If I have incorrectly added your points or have appeared not to see some material on the exam, simply bring it to my attention sometime outside of class. If, however, you believe that your answer is correct and I have incorrectly interpreted or misunderstood it or my answer is incorrect, then I will ask you to make a written appeal. Anyone who feels that a problem or problems on an exam have been incorrectly graded may submit a written grie­vance.  This grievance should identify the item in dispute and provide arguments supporting the your po­sition. Grievances must be submitted within two class periods following the return of the exam or assign­ment.  Attach your entire exam to the grievance.


Homework assignments will not be regraded other than errors in totaling scores.



Cheating is not tolerated at the University of Kentucky.  Any suspected incidents of cheating or plagiarism will be brought to the attention of the proper authorities.  For more information on the University policy and procedure see



Tardiness is discouraged, as it is very disruptive to the rest of the class and particularly to me.

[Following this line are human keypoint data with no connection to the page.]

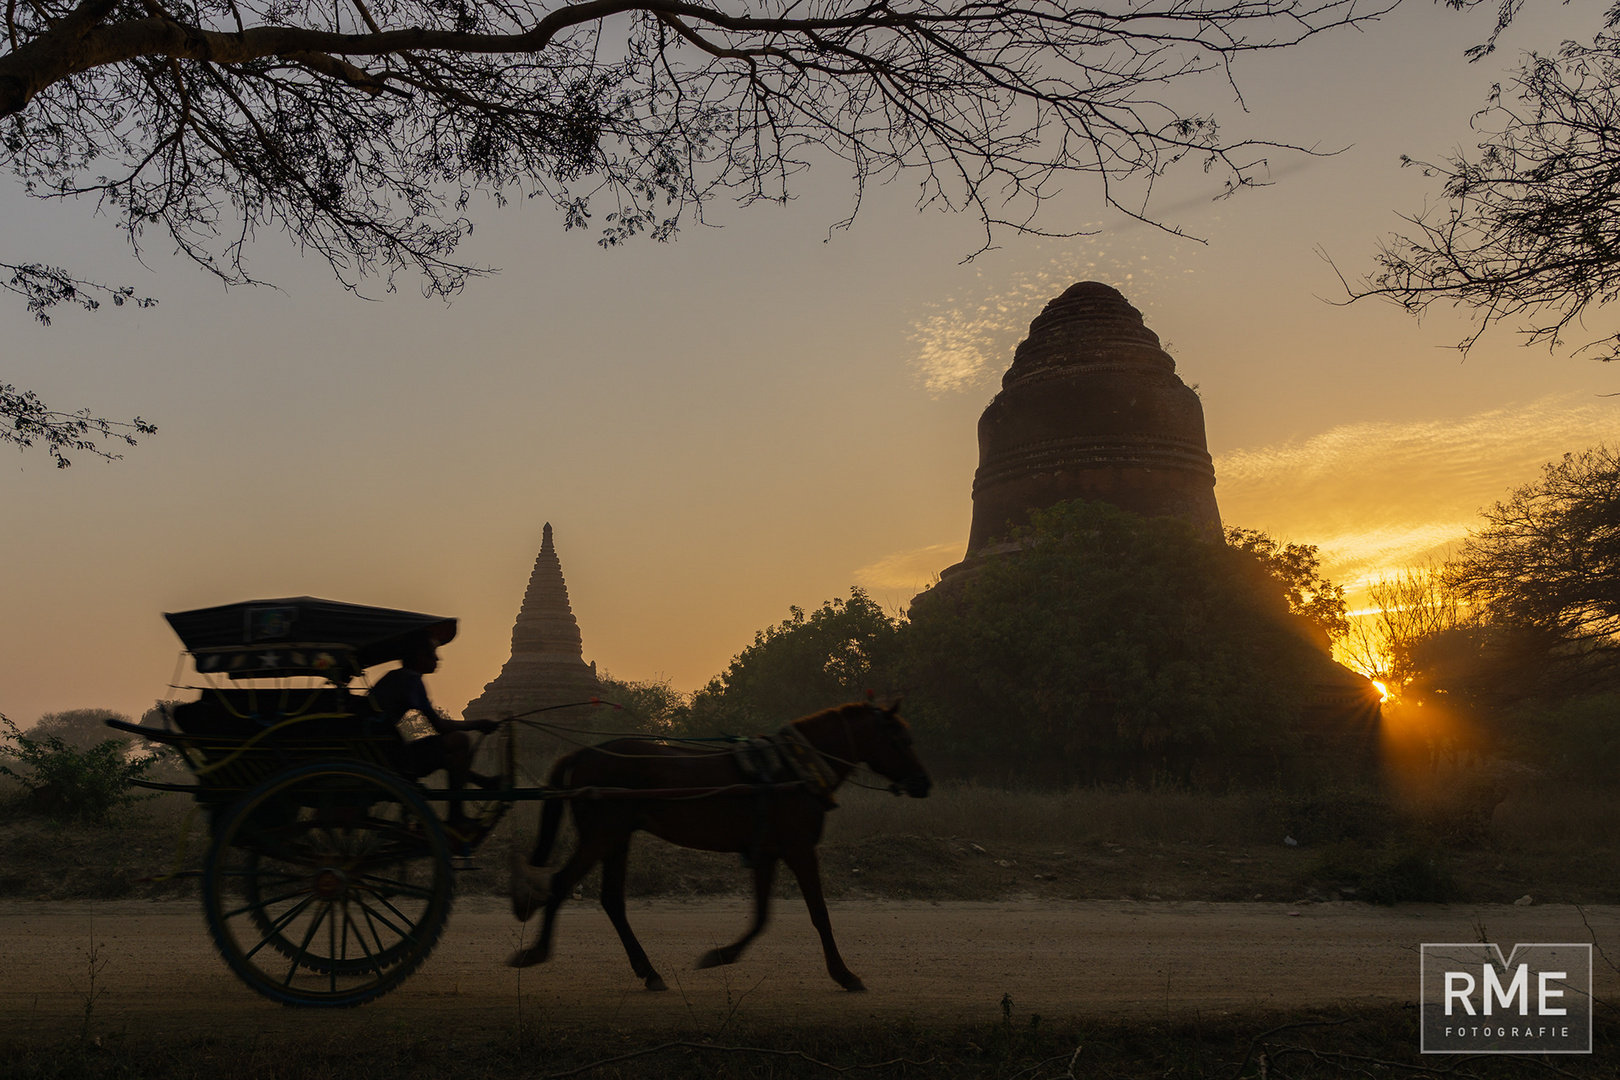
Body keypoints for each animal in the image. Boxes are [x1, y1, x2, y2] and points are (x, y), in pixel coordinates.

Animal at [511, 705, 933, 990]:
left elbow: (762, 915)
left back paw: (649, 972)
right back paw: (536, 952)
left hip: (617, 837)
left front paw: (721, 955)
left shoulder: (767, 853)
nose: (923, 783)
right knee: (562, 883)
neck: (795, 771)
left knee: (612, 900)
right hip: (602, 836)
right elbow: (819, 914)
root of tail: (583, 753)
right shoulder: (799, 849)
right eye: (901, 739)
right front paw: (844, 974)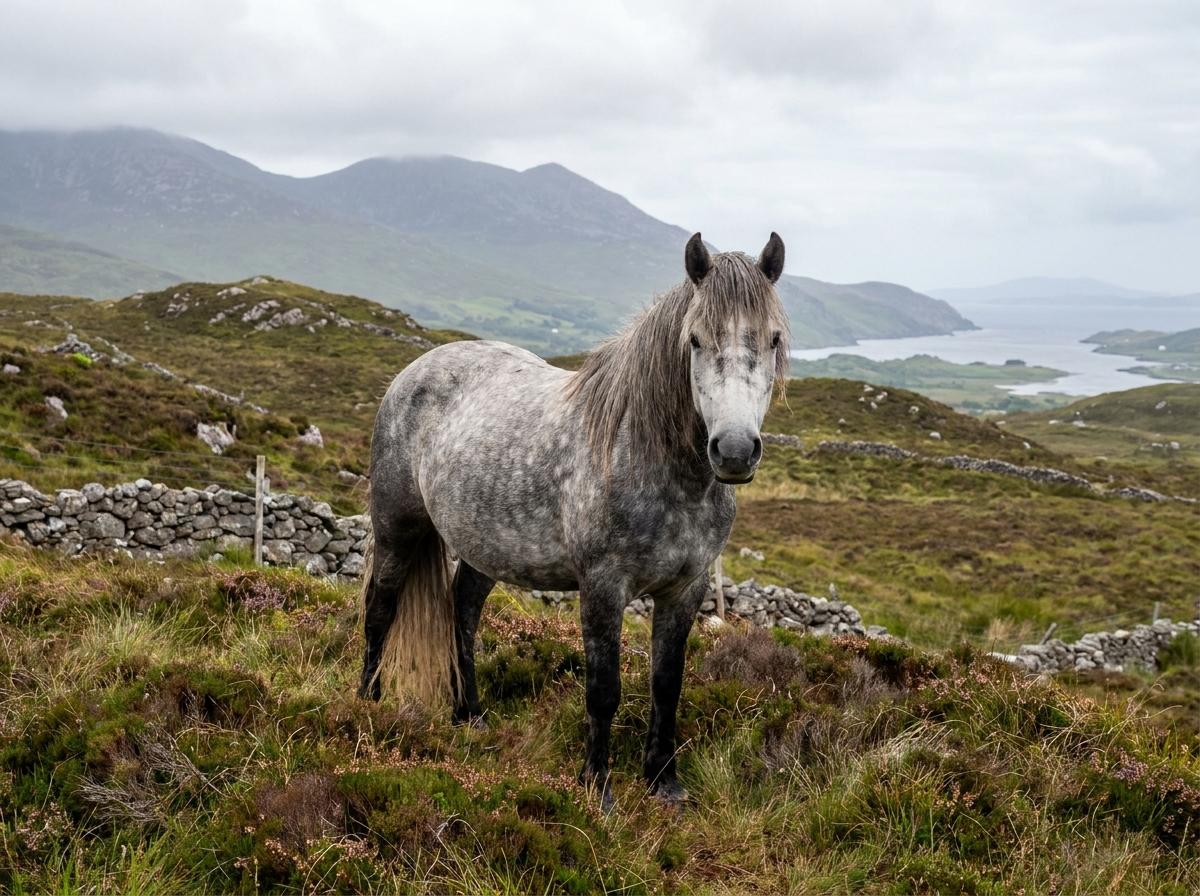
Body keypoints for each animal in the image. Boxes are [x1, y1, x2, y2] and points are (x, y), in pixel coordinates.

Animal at [358, 232, 789, 808]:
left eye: (773, 340)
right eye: (695, 340)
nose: (735, 451)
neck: (655, 462)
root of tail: (416, 370)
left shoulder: (688, 588)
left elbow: (667, 683)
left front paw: (663, 781)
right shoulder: (603, 585)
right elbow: (603, 689)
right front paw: (598, 787)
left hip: (485, 548)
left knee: (463, 613)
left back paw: (469, 715)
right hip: (397, 528)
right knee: (379, 611)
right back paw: (366, 703)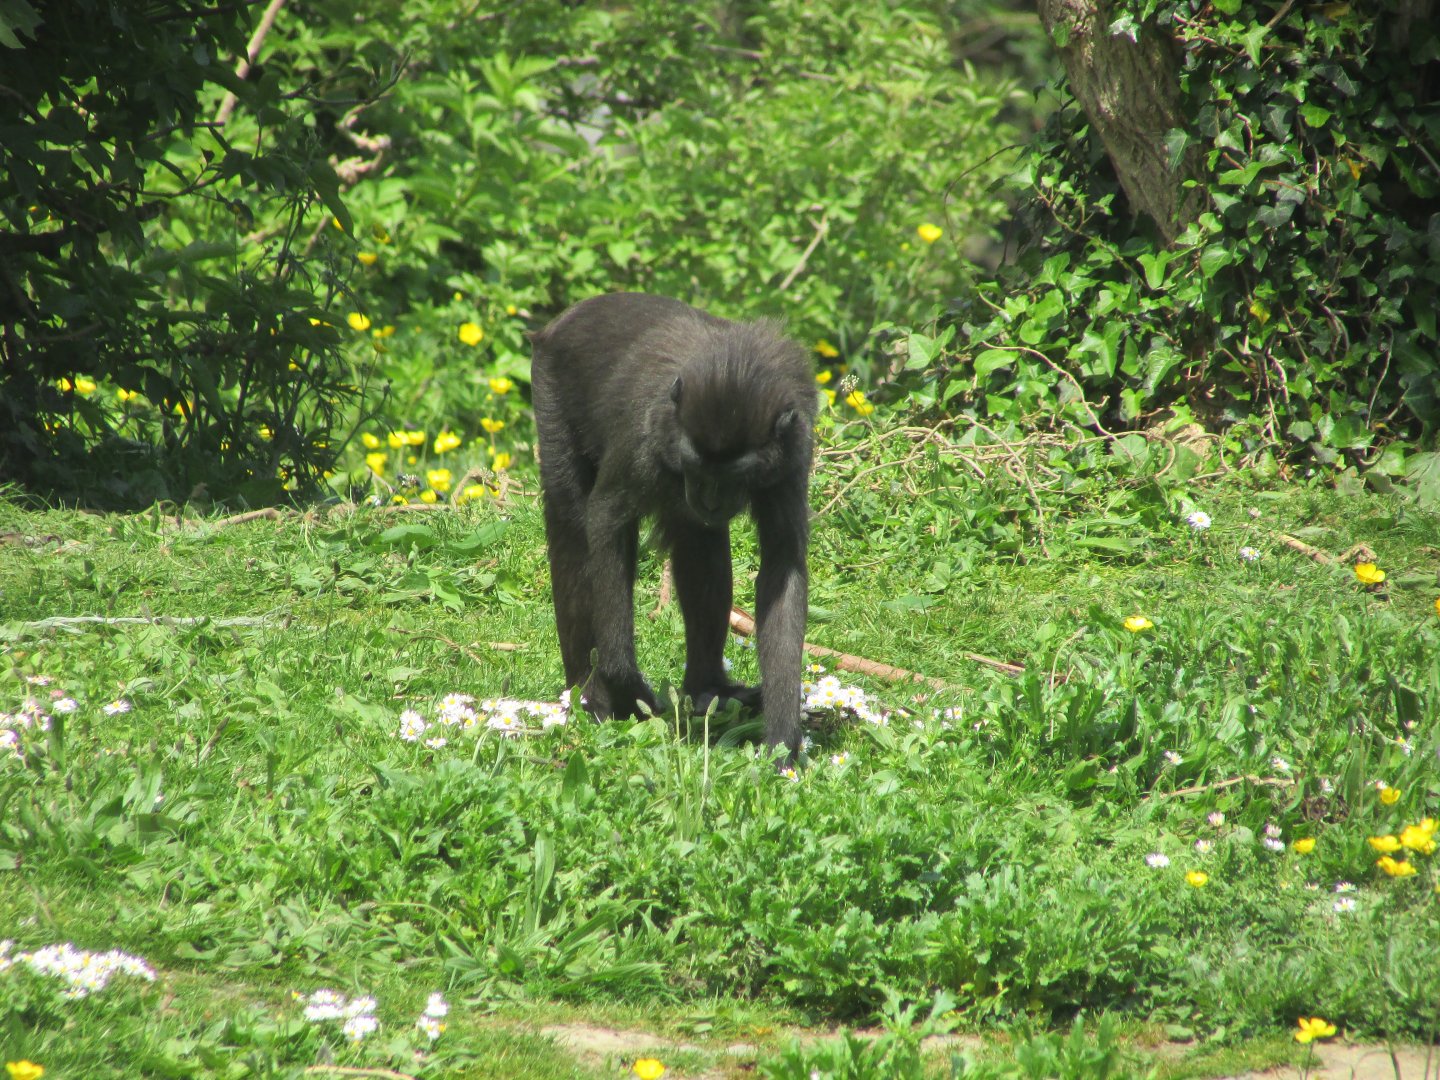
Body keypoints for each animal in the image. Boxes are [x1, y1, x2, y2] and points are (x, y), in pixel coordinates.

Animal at [530, 292, 817, 758]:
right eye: (695, 467)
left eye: (733, 477)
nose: (707, 498)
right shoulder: (643, 433)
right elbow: (606, 520)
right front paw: (626, 685)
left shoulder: (793, 449)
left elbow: (781, 566)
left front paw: (782, 740)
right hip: (550, 389)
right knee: (572, 528)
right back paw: (588, 692)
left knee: (700, 541)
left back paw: (707, 689)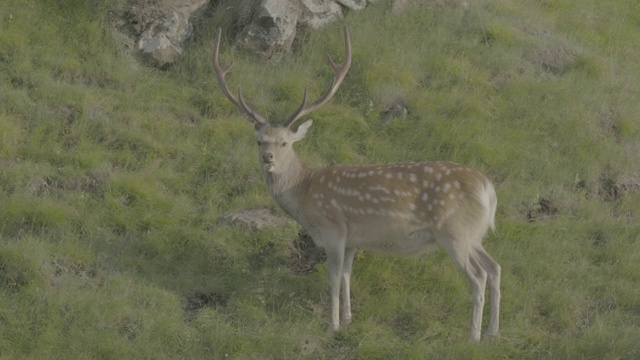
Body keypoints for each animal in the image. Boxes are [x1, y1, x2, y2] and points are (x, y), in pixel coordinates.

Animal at [212, 26, 502, 342]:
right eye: (259, 141)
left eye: (285, 142)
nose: (267, 157)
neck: (303, 194)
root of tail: (488, 189)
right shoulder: (352, 239)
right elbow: (347, 276)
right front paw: (349, 319)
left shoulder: (333, 230)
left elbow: (333, 279)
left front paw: (332, 325)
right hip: (474, 234)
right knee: (495, 267)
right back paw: (492, 333)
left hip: (454, 231)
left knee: (478, 276)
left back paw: (473, 336)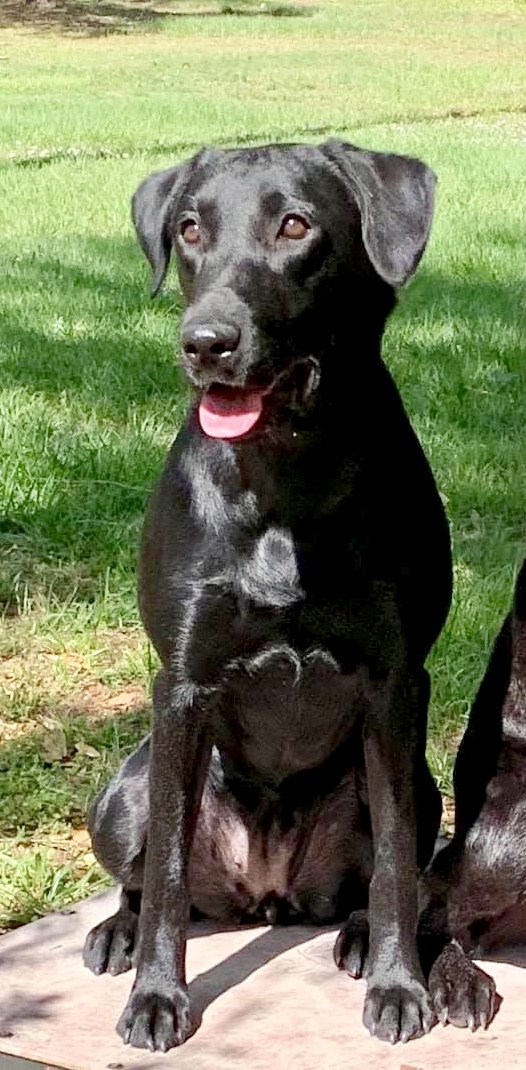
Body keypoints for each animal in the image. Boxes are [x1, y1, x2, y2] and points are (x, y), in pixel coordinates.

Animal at [84, 138, 453, 1048]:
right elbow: (169, 871)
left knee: (380, 868)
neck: (286, 472)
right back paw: (117, 931)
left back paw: (356, 936)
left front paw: (399, 984)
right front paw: (157, 996)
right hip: (122, 793)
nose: (205, 342)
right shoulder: (182, 685)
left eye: (295, 226)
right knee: (149, 870)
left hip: (421, 781)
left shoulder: (398, 682)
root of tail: (268, 895)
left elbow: (396, 862)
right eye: (189, 229)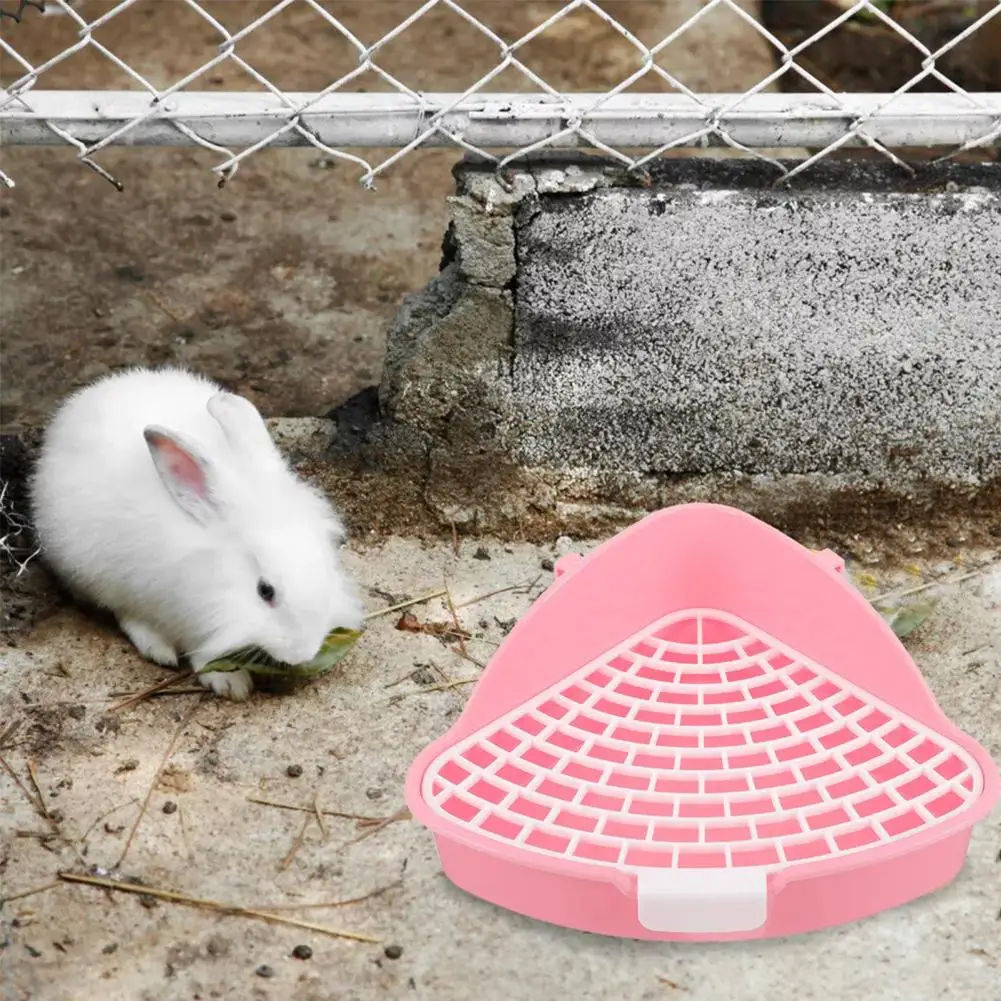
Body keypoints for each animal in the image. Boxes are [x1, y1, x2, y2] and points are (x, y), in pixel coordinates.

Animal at [29, 366, 363, 700]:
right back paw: (158, 648)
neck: (215, 573)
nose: (302, 653)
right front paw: (230, 683)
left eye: (326, 567)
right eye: (264, 591)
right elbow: (202, 650)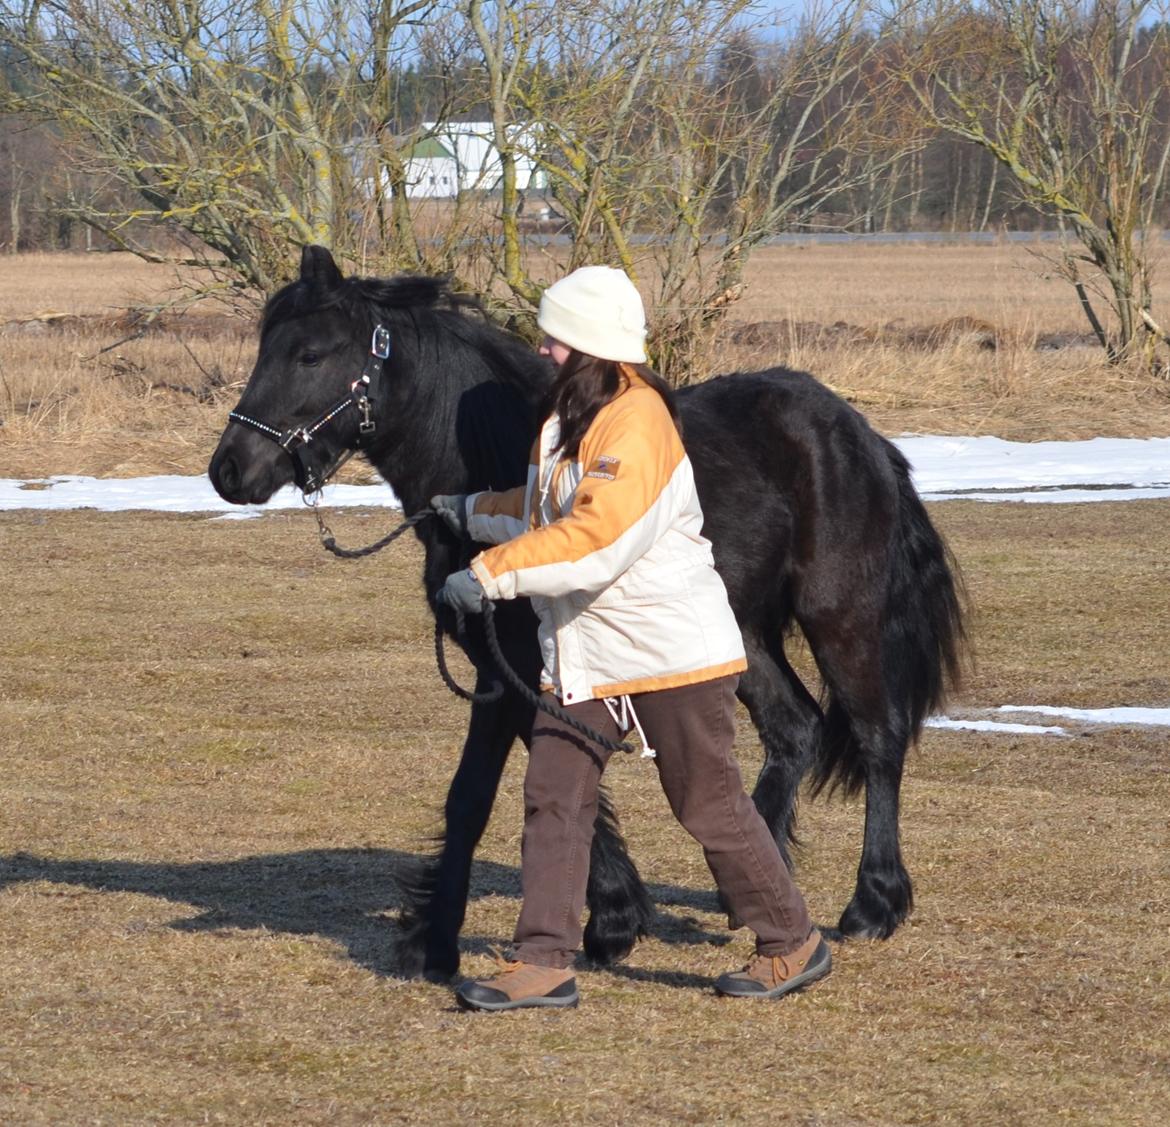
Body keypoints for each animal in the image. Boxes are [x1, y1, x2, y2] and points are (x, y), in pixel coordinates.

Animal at [212, 246, 968, 978]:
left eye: (311, 354)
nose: (228, 470)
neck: (489, 455)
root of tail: (857, 432)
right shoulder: (504, 670)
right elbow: (504, 787)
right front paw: (588, 920)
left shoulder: (514, 669)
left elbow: (495, 788)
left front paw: (480, 936)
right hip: (737, 633)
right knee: (794, 728)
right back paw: (749, 885)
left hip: (841, 616)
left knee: (877, 737)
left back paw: (873, 903)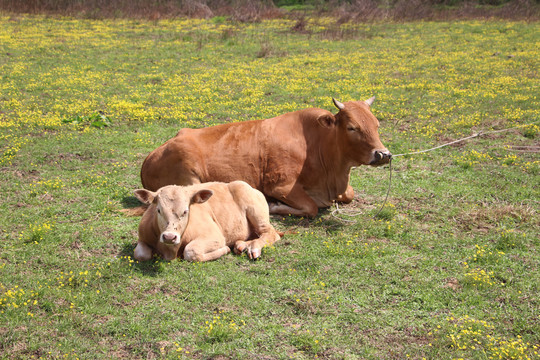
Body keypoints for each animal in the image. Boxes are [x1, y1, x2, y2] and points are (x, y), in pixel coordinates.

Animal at [133, 180, 280, 262]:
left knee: (270, 233)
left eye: (186, 211)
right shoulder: (142, 237)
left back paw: (253, 248)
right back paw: (241, 245)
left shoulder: (215, 236)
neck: (170, 251)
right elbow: (140, 254)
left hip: (257, 213)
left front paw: (225, 249)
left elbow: (191, 251)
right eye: (158, 210)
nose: (169, 237)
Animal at [141, 95, 390, 218]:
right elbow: (310, 208)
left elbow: (349, 194)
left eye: (377, 125)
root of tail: (149, 157)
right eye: (352, 127)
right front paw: (275, 207)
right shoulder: (280, 185)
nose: (383, 154)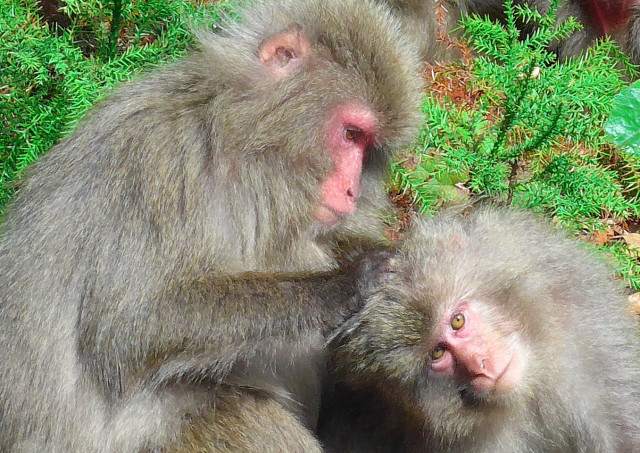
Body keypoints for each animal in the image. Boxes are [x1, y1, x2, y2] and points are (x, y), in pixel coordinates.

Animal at [0, 0, 424, 448]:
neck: (234, 139)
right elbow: (129, 328)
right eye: (351, 134)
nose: (351, 190)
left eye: (368, 149)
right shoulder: (159, 161)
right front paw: (346, 284)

Of course, as many of you are traveling to campus only for this class, I know it is sometimes very difficult to predict when you arrive. I ask you to try as much as possible to arrive on or before the class starts.


Classroom Behavior

To ensure that we can concentrate during our limited class time, I ask your cooperation on a few things. First, no cellular telephones should be on. If it is necessary for you to have it on for emergency reasons, please place it on the vibrator mode. If you need to talk on the telephone, leave the room. In general, leaving the classroom is rude and very disruptive but I understand it is sometimes necessary. Finally, extended discussions between students during lecture are very disruptive to the rest of the class – if you have a question or need clarification on something ask me.


Classroom Computer Use

Laptop computers are not to be used in class at any time unless permission is given by the instructor beforehand.


Office Hours

I welcome and encourage you to come to my office during office hours. If office hours are not convenient and you would like to talk to me, please make an appointment (e-mail is probably best) to schedule a meeting at a more convenient time. If you are having difficulty in the course, please come to see me as early as possible rather than waiting until a few days before the exam or, worse, after the exam.